Stored entries
%%

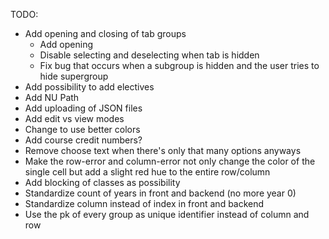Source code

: TODO:
- Add opening and closing of tab groups
    - Add opening
    - Disable selecting and deselecting when tab is hidden
    - Fix bug that occurs when a subgroup is hidden and the user tries to hide supergroup
- Add possibility to add electives
- Add NU Path
- Add uploading of JSON files
- Add edit vs view modes
- Change to use better colors
- Add course credit numbers?
- Remove choose text when there's only that many options anyways
- Make the row-error and column-error not only change the color of the single cell but add a slight red hue to the entire row/column
- Add blocking of classes as possibility
- Standardize count of years in front and backend (no more year 0)
- Standardize column instead of index in front and backend
- Use the pk of every group as unique identifier instead of column and row
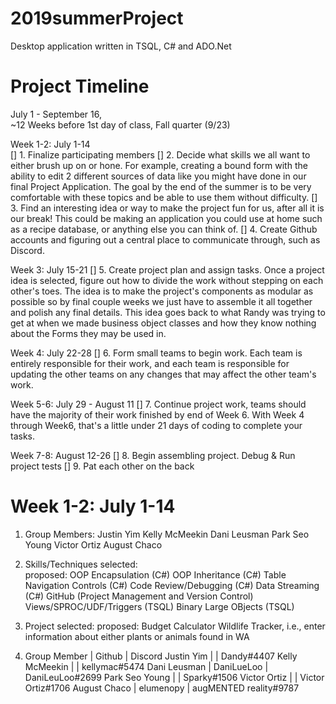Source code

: # 2019summerProject
Desktop application written in TSQL, C# and ADO.Net


# Project Timeline
July 1 - September 16,</br>
~12 Weeks before 1st day of class, Fall quarter (9/23)

Week 1-2: July 1-14</br>
[] 1. Finalize participating members
[] 2. Decide what skills we all want to either brush up on or hone. For example, creating a bound form with the ability to edit 2 different sources of data like you might have done in our final Project Application. The goal by the
end of the summer is to be very comfortable with these topics and be able to use them without difficulty.
[] 3. Find an interesting idea or way to make the project fun for us, after all it is our break! This could be making an application you could use at home such as a recipe database, or anything else you can think of.
[] 4. Create Github accounts and figuring out a central place to communicate through, such as Discord.

Week 3: July 15-21
[] 5. Create project plan and assign tasks.  Once a project idea is selected, figure out how to divide the work without stepping on each other's toes. The idea is to make the project's components as modular as possible so by final couple weeks we just have to assemble it all together and polish any final details. This idea goes back to what Randy was trying to get at when we made business object classes and how they know nothing about the Forms they may be used in.

Week 4: July 22-28
[] 6. Form small teams to begin work. Each team is entirely responsible for their work, and each team is responsible for updating the other teams on any changes that may affect the other team's work.

Week 5-6: July 29 - August 11
[] 7. Continue project work, teams should have the majority of their work finished by end of Week 6. With Week 4 through Week6, that's a little under 21 days of coding to complete your tasks.

Week 7-8: August 12-26
[] 8. Begin assembling project. Debug & Run project tests
[] 9. Pat each other on the back


# Week 1-2: July 1-14
1. Group Members: Justin Yim
                  Kelly McMeekin
                  Dani Leusman
                  Park Seo Young
                  Victor Ortiz
                  August Chaco                  
                  
2. Skills/Techniques
    selected:  
    proposed:  OOP Encapsulation (C#)
               OOP Inheritance (C#)
               Table Navigation Controls (C#)
               Code Review/Debugging (C#)
               Data Streaming (C#)
               GitHub (Project Management and Version Control)
               Views/SPROC/UDF/Triggers (TSQL)
               Binary Large OBjects (TSQL)
               
3. Project
    selected: 
    proposed: Budget Calculator
              Wildlife Tracker, i.e., enter information about either plants or animals found in WA
              
4. Group Member   | Github     | Discord
   Justin Yim     |            | Dandy#4407
   Kelly McMeekin |            | kellymac#5474
   Dani Leusman   | DaniLueLoo | DaniLeuLoo#2699
   Park Seo Young |            | Sparky#1506
   Victor Ortiz   |            | Victor Ortiz#1706
   August Chaco   | elumenopy  | augMENTED reality#9787
   
   
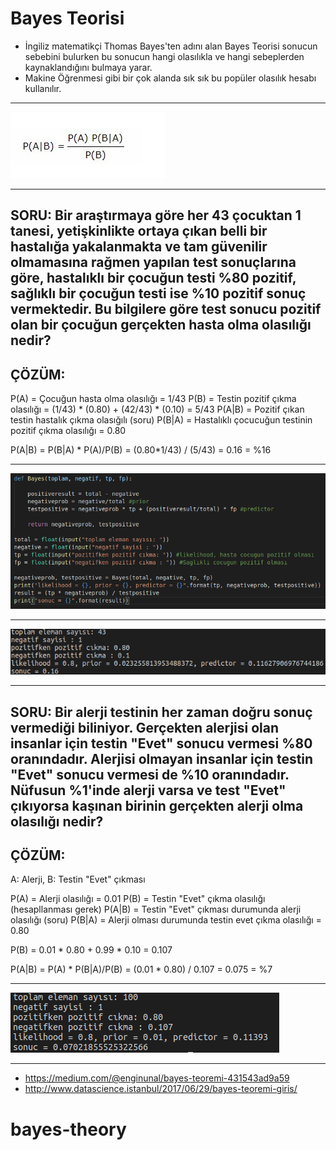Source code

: # Bayes Teorisi

* İngiliz matematikçi Thomas Bayes'ten adını alan Bayes Teorisi sonucun sebebini bulurken bu sonucun hangi olasılıkla ve hangi sebeplerden kaynaklandığını bulmaya yarar.
* Makine Öğrenmesi gibi bir çok alanda sık sık bu popüler olasılık hesabı kullanılır.

- - -

![](https://raw.githubusercontent.com/yildirimyy/bayes-theory/master/Screen/1.png) 

- - -

## SORU: Bir araştırmaya göre her 43 çocuktan 1 tanesi, yetişkinlikte ortaya çıkan belli bir hastalığa yakalanmakta ve tam güvenilir olmamasına rağmen yapılan test sonuçlarına göre, hastalıklı bir çocuğun testi %80 pozitif, sağlıklı bir çocuğun testi ise %10 pozitif sonuç vermektedir. Bu bilgilere göre test sonucu pozitif olan bir çocuğun gerçekten hasta olma olasılığı nedir?

## ÇÖZÜM: 

P(A) = Çocuğun hasta olma olasılığı = 1/43
P(B) = Testin pozitif çıkma olasılığı = (1/43) * (0.80) + (42/43) * (0.10) = 5/43
P(A|B) = Pozitif çıkan testin hastalık çıkma olasığılı (soru)
P(B|A) = Hastalıklı çocucuğun testinin pozitif çıkma olasılığı = 0.80

P(A|B) = P(B|A) * P(A)/P(B) = (0.80*1/43) / (5/43) = 0.16 = %16

- - -
![](https://raw.githubusercontent.com/yildirimyy/bayes-theory/master/Screen/2.png) 

- - -

![](https://raw.githubusercontent.com/yildirimyy/bayes-theory/master/Screen/3.png) 

- - -

## SORU: Bir alerji testinin her zaman doğru sonuç vermediği biliniyor. Gerçekten alerjisi olan insanlar için testin "Evet" sonucu vermesi %80 oranındadır. Alerjisi olmayan insanlar için testin "Evet" sonucu vermesi de %10 oranındadır. Nüfusun %1'inde alerji varsa ve test "Evet" çıkıyorsa kaşınan birinin gerçekten alerji olma olasılığı nedir?

## ÇÖZÜM: 

A: Alerji, B: Testin "Evet" çıkması

P(A) = Alerji olasılığı = 0.01
P(B) = Testin "Evet" çıkma olasılığı (hesapllanması gerek)
P(A|B) = Testin "Evet" çıkması durumunda alerji olasılığı (soru)
P(B|A) = Alerji olması durumunda testin evet çıkma olasılığı = 0.80

P(B) = 0.01 * 0.80 + 0.99 * 0.10 = 0.107

P(A|B) = P(A) * P(B|A)/P(B) = (0.01 * 0.80) / 0.107 = 0.075 = %7

- - - 

![](https://raw.githubusercontent.com/yildirimyy/bayes-theory/master/Screen/4.png) 

- - -

* https://medium.com/@enginunal/bayes-teoremi-431543ad9a59
* http://www.datascience.istanbul/2017/06/29/bayes-teoremi-giris/

# bayes-theory
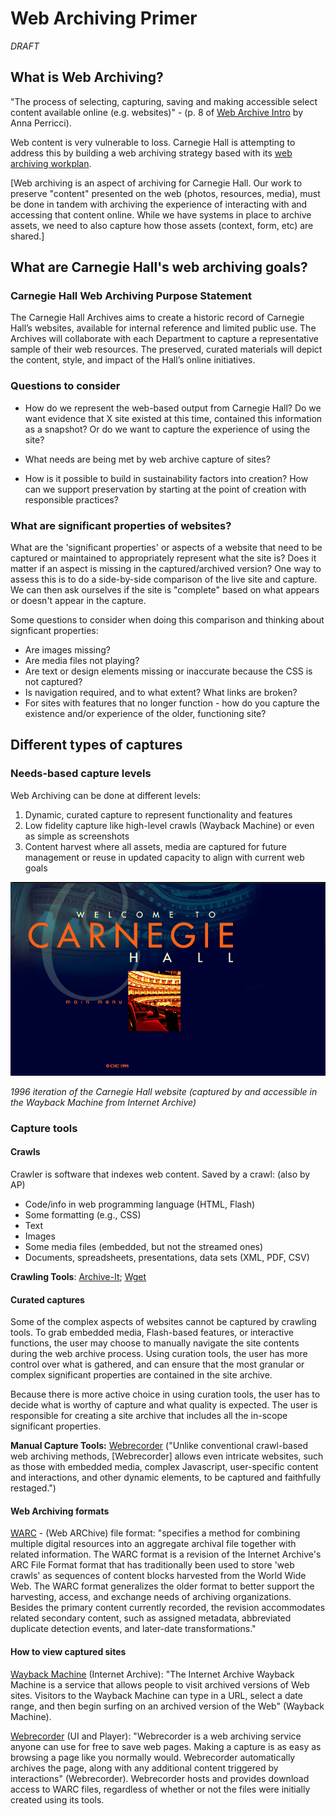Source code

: # Web Archiving Primer

*DRAFT*

## What is Web Archiving?
"The process of selecting, capturing, saving and making accessible select content available online (e.g. websites)" - (p. 8 of [Web Archive Intro](https://www.slideshare.net/annaperricci/web-archiving-intro-circa-2015) by Anna Perricci).

Web content is very vulnerable to loss. Carnegie Hall is attempting to address this by building a web archiving strategy based with its [web archiving workplan](https://carnegiehall.github.io/webarchiving/workplan.html).

[Web archiving is an aspect of archiving for Carnegie Hall. Our work to preserve "content" presented on the web (photos, resources, media), must be done in tandem with archiving the experience of interacting  with and accessing that content online. While we have systems in place to archive assets, we need to also capture how those assets (context, form, etc) are shared.]

## What are Carnegie Hall's web archiving goals?

### Carnegie Hall Web Archiving Purpose Statement
The Carnegie Hall Archives aims to create a historic record of Carnegie Hall’s websites, available for internal reference and limited public use. The Archives will collaborate with each Department to capture a representative sample of their web resources. The preserved, curated materials will depict the content, style, and impact of the Hall’s online initiatives.

### Questions to consider

- How do we represent the web-based output from Carnegie Hall? Do we want evidence that X site existed at this time, contained this information as a snapshot? Or do we want to capture the experience of using the site?

- What needs are being met by web archive capture of sites?

- How is it possible to build in sustainability factors into creation? How can we support preservation by starting at the point of creation with responsible practices? 



### What are significant properties of websites?

What are the 'significant properties' or aspects of a website that need to be captured or maintained to appropriately represent what the site is? Does it matter if an aspect is missing in the captured/archived version? One way to assess this is to do a side-by-side comparison of the live site and capture. We can then ask ourselves if the site is "complete" based on what appears or doesn't appear in the capture. 

Some questions to consider when doing this comparison and thinking about signficant properties:
- Are images missing?
- Are media files not playing?
- Are text or design elements missing or inaccurate because the CSS is not captured? 
- Is navigation required, and to what extent? What links are broken?
- For sites with features that no longer function - how do you capture the existence and/or experience of the older, functioning site?

## Different types of captures

### Needs-based capture levels
Web Archiving can be done at different levels: 
1. Dynamic, curated capture to represent functionality and features
2. Low fidelity capture like high-level crawls (Wayback Machine) or even as simple as screenshots
3. Content harvest where all assets, media are captured for future management or reuse in updated capacity to align with current web goals 

![Screenshot of 1996 Carnegie Hall website](/ch1996.png)

_1996 iteration of the Carnegie Hall website (captured by and accessible in the Wayback Machine from Internet Archive)_

### Capture tools
#### Crawls
Crawler is software that indexes web content. Saved by a crawl: (also by AP)
- Code/info in web programming language (HTML, Flash)
- Some formatting (e.g., CSS)
- Text
- Images
- Some media files (embedded, but not the streamed ones)
- Documents, spreadsheets, presentations, data sets (XML, PDF, CSV)

**Crawling Tools**: [Archive-It](https://archive-it.org/); [Wget](https://en.wikipedia.org/wiki/Wget)

#### Curated captures
Some of the complex aspects of websites cannot be captured by crawling tools. To grab embedded media, Flash-based features, or interactive functions, the user may choose to manually navigate the site contents during the web archive process. Using curation tools, the user has more control over what is gathered, and can ensure that the most granular or complex significant properties are contained in the site archive.

Because there is more active choice in using curation tools, the user has to decide what is worthy of capture and what quality is expected. The user is responsible for creating a site archive that includes all the in-scope significant properties. 

**Manual Capture Tools:** [Webrecorder](https://webrecorder.io/) ("Unlike conventional crawl-based web archiving methods, [Webrecorder] allows even intricate websites, such as those with embedded media, complex Javascript, user-specific content and interactions, and other dynamic elements, to be captured and faithfully restaged.")

#### Web Archiving formats

[WARC](https://www.loc.gov/preservation/digital/formats/fdd/fdd000236.shtml) - (Web ARChive) file format: "specifies a method for combining multiple digital resources into an aggregate archival file together with related information. The WARC format is a revision of the Internet Archive's ARC File Format format that has traditionally been used to store 'web crawls' as sequences of content blocks harvested from the World Wide Web. The WARC format generalizes the older format to better support the harvesting, access, and exchange needs of archiving organizations. Besides the primary content currently recorded, the revision accommodates related secondary content, such as assigned metadata, abbreviated duplicate detection events, and later-date transformations."

#### How to view captured sites

[Wayback Machine](https://archive.org/web/) (Internet Archive): "The Internet Archive Wayback Machine is a service that allows people to visit archived versions of Web sites. Visitors to the Wayback Machine can type in a URL, select a date range, and then begin surfing on an archived version of the Web" (Wayback Machine).

[Webrecorder](https://webrecorder.io/) (UI and Player): "Webrecorder is a web archiving service anyone can use for free to save web pages. Making a capture is as easy as browsing a page like you normally would. Webrecorder automatically archives the page, along with any additional content triggered by interactions" (Webrecorder). Webrecorder hosts and provides download access to WARC files, regardless of whether or not the files were initially created using its tools.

%%

* [What is being asked] Only the lines above starting with the one with "- Code/info in" and going through the one with "#### How to view captured sites" are to be copied, word for word and with both ends kept.

* [Solution below]
- Code/info in web programming language (HTML, Flash)
- Some formatting (e.g., CSS)
- Text
- Images
- Some media files (embedded, but not the streamed ones)
- Documents, spreadsheets, presentations, data sets (XML, PDF, CSV)

**Crawling Tools**: [Archive-It](https://archive-it.org/); [Wget](https://en.wikipedia.org/wiki/Wget)

#### Curated captures
Some of the complex aspects of websites cannot be captured by crawling tools. To grab embedded media, Flash-based features, or interactive functions, the user may choose to manually navigate the site contents during the web archive process. Using curation tools, the user has more control over what is gathered, and can ensure that the most granular or complex significant properties are contained in the site archive.

Because there is more active choice in using curation tools, the user has to decide what is worthy of capture and what quality is expected. The user is responsible for creating a site archive that includes all the in-scope significant properties. 

**Manual Capture Tools:** [Webrecorder](https://webrecorder.io/) ("Unlike conventional crawl-based web archiving methods, [Webrecorder] allows even intricate websites, such as those with embedded media, complex Javascript, user-specific content and interactions, and other dynamic elements, to be captured and faithfully restaged.")

#### Web Archiving formats

[WARC](https://www.loc.gov/preservation/digital/formats/fdd/fdd000236.shtml) - (Web ARChive) file format: "specifies a method for combining multiple digital resources into an aggregate archival file together with related information. The WARC format is a revision of the Internet Archive's ARC File Format format that has traditionally been used to store 'web crawls' as sequences of content blocks harvested from the World Wide Web. The WARC format generalizes the older format to better support the harvesting, access, and exchange needs of archiving organizations. Besides the primary content currently recorded, the revision accommodates related secondary content, such as assigned metadata, abbreviated duplicate detection events, and later-date transformations."

#### How to view captured sites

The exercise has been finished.